On May 23 Congress passed a $320 billion tax cut. Or was it $350 billion? Or $550 billion? But what ever its size, one thing is certain: it was another bonanza for the richest of the rich – and will cost a great deal more than any of the numbers being kicked around.

One other number is worth noting: Vice President Dick Cheney had to break two tie votes in order to get the measure through the Senate when three Republicans (McCain of Arizona, Chafee of Rhode Island and Snow of Maine) and two Democrats (Miller of Georgia and Nelson of Nebraska) jumped their parties’ ships.

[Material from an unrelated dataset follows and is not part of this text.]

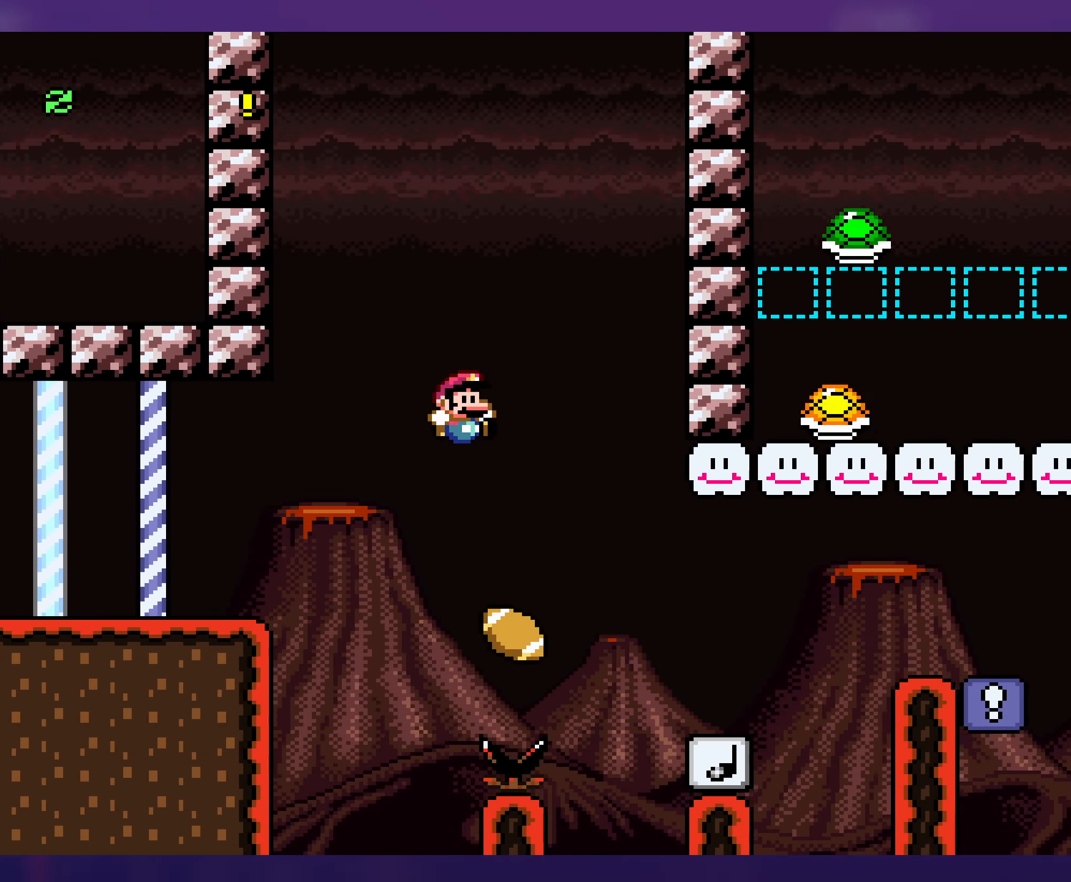
{"buttons": ["Y", "DPAD_LEFT"], "events": [[17, "DPAD_UP", "down"], [33, "DPAD_UP", "up"], [50, "DPAD_LEFT", "down"], [100, "DPAD_LEFT", "up"], [117, "DPAD_UP", "down"], [133, "DPAD_RIGHT", "down"], [133, "DPAD_UP", "up"], [467, "DPAD_RIGHT", "up"], [483, "DPAD_LEFT", "down"]]}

We all know the old saw about how figures don’t lie, but liars figure. When it comes to this year’s tax cuts, there are certain irrefutable facts that no one challenges. According to a computer analysis by the Institute on Taxation and Economic Policy:

• Almost two-thirds of the cuts go to the best-off 10 percent of all taxpayers and well over half goes to the top five percent.

• In contrast, the bottom 60 percent of taxpayers will get only a little more than 8 percent of the cuts, averaging less than $100 a year over the next four years.

• On the other hand, the average tax reduction for the richest one percent over the next four years will total more than $107,000, some 38 percent of the total tax cuts. Starting in 2006,when only the reduction in taxes on capital gains and dividends would be in effect, the best off one percent will get more than half of the tax bill’s ongoing benefits.

• Reductions in the top four tax rates that were enacted in 2001 will become effective in 2003, rather than by 2006.

An analysis by the Urban Institute-Brookings Institution Tax Policy Center shows that 50 million U.S. households will receive no tax cut whatsoever in 2003 and 74 million households will receive a $100 or less. According to the center, married filers with two children and incomes between $10,500 and $21,325 will receive no tax cut. The analysis says the average 2003 tax cut for households in the middle of the income spectrum will be $217.

These statistics do not explain how some say it’s a $320 billion program while others say the cost in lost revenue is much higher. But there is an explanation: The official accounting of the tax bill shoehorns seven of the eight cuts in the bill – an increase in the child tax credit, tax breaks for married couples, etc. – into a two-year period, and adds those numbers. And eureka! a tax cut costing $320 billion.

It’s called “sun setting.” The tax cuts are designed to expire after 2004 and revert to their previous level. All except one, that is: Cuts in taxes on dividends and capital gains don’t expire until 2008. After all, the 2004 elections might change things.

But no one expects Congress to allow the cuts to expire. Rather, as House Speaker Dennis Hastert (R-Ill.) said the day before the tax bill passed, “The $350 [billion] number takes us through the next two years, basically. But also it could end up being a trillion-dollar bill, because this stuff is extendable.”

The Center on Budget Policy and Priorities says if the bill’s provisions are extended for 10 years, the cost through 2013 will be as much as $1.06 trillion.

George W. Bush paraded the tax bill as an engine of growth, saying it would create an additional million jobs by the end of next year. However, that was contradicted by a recent survey by Deloitte & Touche, a Wall Street accounting firm. The survey found few business executives who thought cuts in the tax on stock dividends would help either their business or the economy.

Even the most optimistic forecasts say Bush’s plan will increase growth by, at best, only a one-half-of-a-percent in a situation where growth is stagnating in the less-than-two-percent range. Most observers say the economy must grow at more than 4 percent annually if the 13 million unemployed and underemployed workers are to find jobs.

The New York Times said the 2003 tax bill is “a tax cut without end.” While that may or may not be true, one thing is true: We do not have endless time to build the movement to defeat George W. in 2004.